3.6.2.1. The Compleat Inliner: A Primer¶
The inline
keyword in C is a tool, and like all tools, it can be used
both appropriately and inappropriately. Two things to keep in mind are:
- Please be aware that in C, the
inline
keyword is a hint to the compiler, not a requirement. In theory the compiler is free to ignore it; in practice it can be a useful tool. - Keep a good sense of proportion, and understand how often your code executes.
We discussed an example of reducing
a function from 105 cycles to 56 cycles. In a 70MIPS dsPIC® DSC device,
this would save 700 nanoseconds.
- If this is in code that executes once per
second, it would be an insignificant improvement, and
inline
does have some significant disadvantages, discussed later in this section - If this is in code that executes at a 20 kHz rate, it would save 1.4% of the
CPU, which is not a huge savings, but it is significant for adding
inline
in two simple instances.
- If this is in code that executes once per
second, it would be an insignificant improvement, and
With that as a prologue, here are some general rules for inlining in C.
Don’t do it.
Ignore Rule #1 if a function is very small. Good candidates for inlining are functions that are less than ≈70 cycles, whether that is the total time, or the time excluding 2nd-level calls, as in “adapter” functions like the one shown below:
inline void middle_man(int16_t x, int16_t y) { delegate_to_someone_else(y, x); // all I do is reverse args }
Ignore Rule #1 if a function is called only once.

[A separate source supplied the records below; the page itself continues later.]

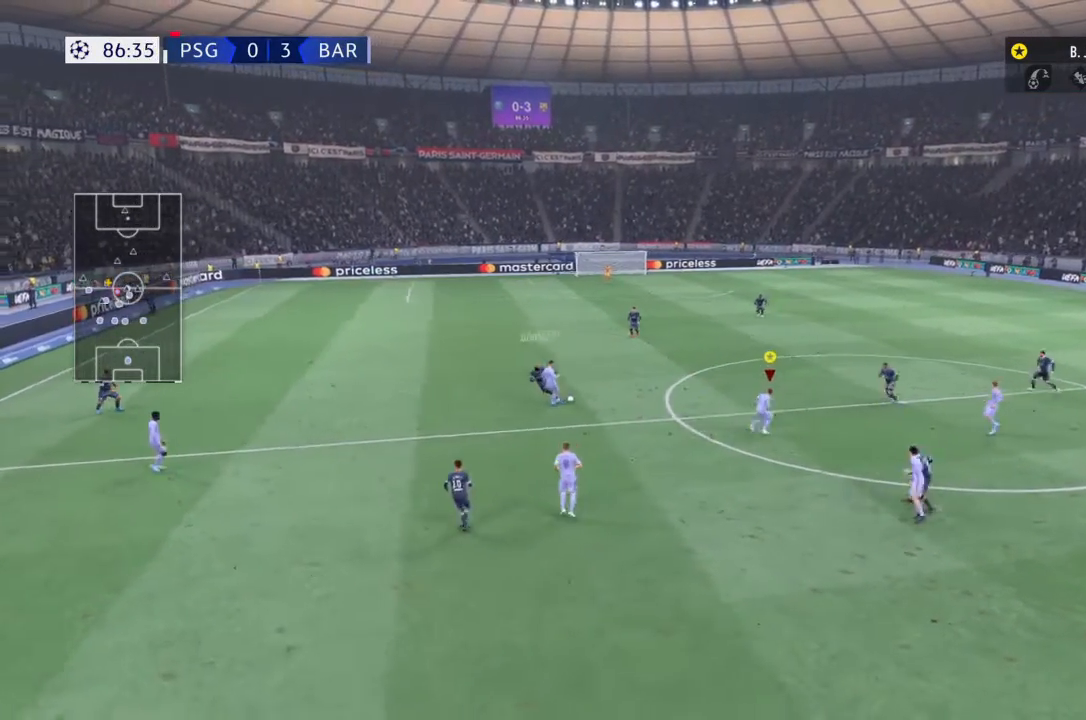
{"buttons": ["R2"], "left_stick": "up-left", "right_stick": "center", "events": [[67, "R2", "up"], [167, "R2", "down"], [167, "left_stick", "up-right"], [300, "R2", "up"], [367, "left_stick", "up"], [400, "R2", "down"], [467, "left_stick", "up-left"]]}
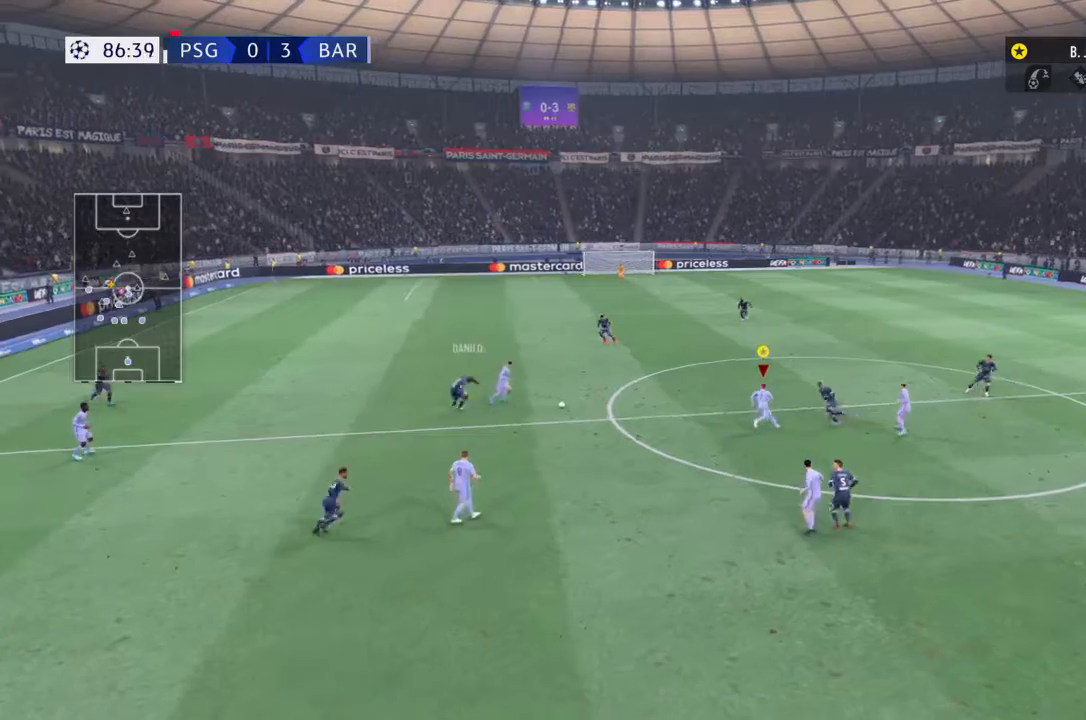
{"buttons": ["R2"], "left_stick": "up-left", "right_stick": "center", "events": [[300, "R2", "up"], [367, "R2", "down"]]}
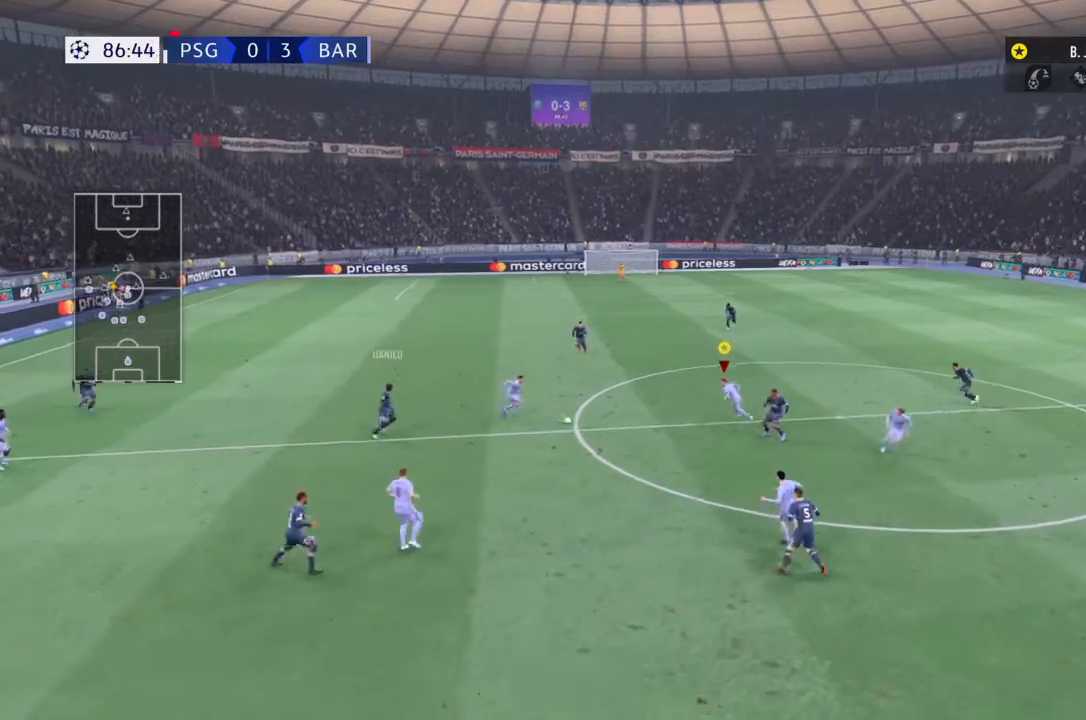
{"buttons": ["R2"], "left_stick": "up", "right_stick": "center", "events": [[33, "R2", "up"], [67, "R2", "down"], [67, "left_stick", "up"]]}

Ignore Rule #1 if you are desperate to optimize. Desperation can lead to poor decision-making, so don’t do it lightly.
If you ignore Rule #1, don’t inline blindly.
5a. Use
-save-temps
(this keeps the intermediate assembly files generated by the compiler) and develop habit of spot-checking the compiler output5b. Measure execution times — code execution time will be dependent on how inline functions are used, and may change unexpectedly upon changes in caller code.
Call sites (point of use) must be in the same compilation unit as the inline function definition
- Assembly code generation is determined by the compiler
- The compiler processes one compilation unit at a time
- The compiler can’t see the source of other compilation units
- The compiler does not see the source directly; instead it sees the output
of the preprocessor (effectively one .c file + any
#include
d .h files) - The linker can only relocate addresses; it can’t change the sequence of
instructions (some newer compiler toolchains have link-time / “whole program” optimization
which get around this restriction — if you have such a toolchain you should
probably rethink your use of
inline
)
6a. “Local” function definitions (function definition and call site in the same .c file) —
inline
is sufficient.inline void set_pwm(const pwm_t *ppwm) { PDC1 = ppwm->duty[0]; PDC2 = ppwm->duty[1]; PDC3 = ppwm->duty[2]; } void pwm_clip_and_update(pwm_t *ppwm, const limits_t *plimits) { uint16_t *px = &ppwm->duty[0]; clip_u16(px, plimits); clip_u16(++px, plimits); clip_u16(++px, plimits); set_pwm(ppwm); }
6b. “Shared” function definitions (call site in a .c file, function definition in a .h file) — this requires the use of
inline static
. Thestatic
keyword prevents the function from being referenced from other compilation units, effectively giving each compilation unit its own private copy; otherwise, the linker will complain about duplicates.inline static void set_pwm(const pwm_t *ppwm) { PDC1 = ppwm->duty[0]; PDC2 = ppwm->duty[1]; PDC3 = ppwm->duty[2]; }
#include "foo.h" void pwm_clip_and_update(pwm_t *ppwm, const limits_t *plimits) { uint16_t *px = &ppwm->duty[0]; clip_u16(px, plimits); clip_u16(++px, plimits); clip_u16(++px, plimits); set_pwm(ppwm); }
Understand the consequences when you
inline
a functionUsing
inline static
in a .h file causes transitive dependencies. See the following table: (the → symbol means “depends on”)No inline static Use of inline static m1.c → m2.h
m2.c → m3.h
m1.c → m2.h → m3.h int m2_foo(int x); /* function declaration only Ha ha I don't have to tell you how it works */
#include "m3.h" inline static int m2_foo(int x) { return 42 - m3_bar(x); }
The function implementation cannot be secret
The function cannot be put into a precompiled library, which means, for example, that if you are creating a library and you have access to the premium version of XC16, you can’t compile it with
-O3
to make it available to library customers who do not have access to-O3
More code space is typically needed, in order to support multiple call sites. For example, don’t do this:
extern void burp(int x); // some other function with side effects inline int f0(int x) { burp(x); return x+1; } // 1 burp inline int f1(int x) { burp(x); return f0(x) + 1; } // 2 burps inline int f2(int x) { burp(x); return f1(x) + f0(x); } // 4 burps inline int f3(int x) { burp(x); return f2(x) + f1(x); } // 7 burps inline int f4(int x) { burp(x); return f3(x) + f2(x); } // 12 burps inline int f5(int x) { burp(x); return f4(x) + f3(x); } // 20 burps inline int f6(int x) { burp(x); return f5(x) + f4(x); } // 33 burps inline int f7(int x) { burp(x); return f6(x) + f5(x); } // 54 burps inline int f8(int x) { burp(x); return f7(x) + f6(x); } // 88 burps inline int f9(int x) { burp(x); return f8(x) + f7(x); } // 143 burps
Aside from producing ambiguously-ordered execution — in expressions like
f1(x) + f0(x)
there is no guaranteed order: the compiler may choose to executef1(x)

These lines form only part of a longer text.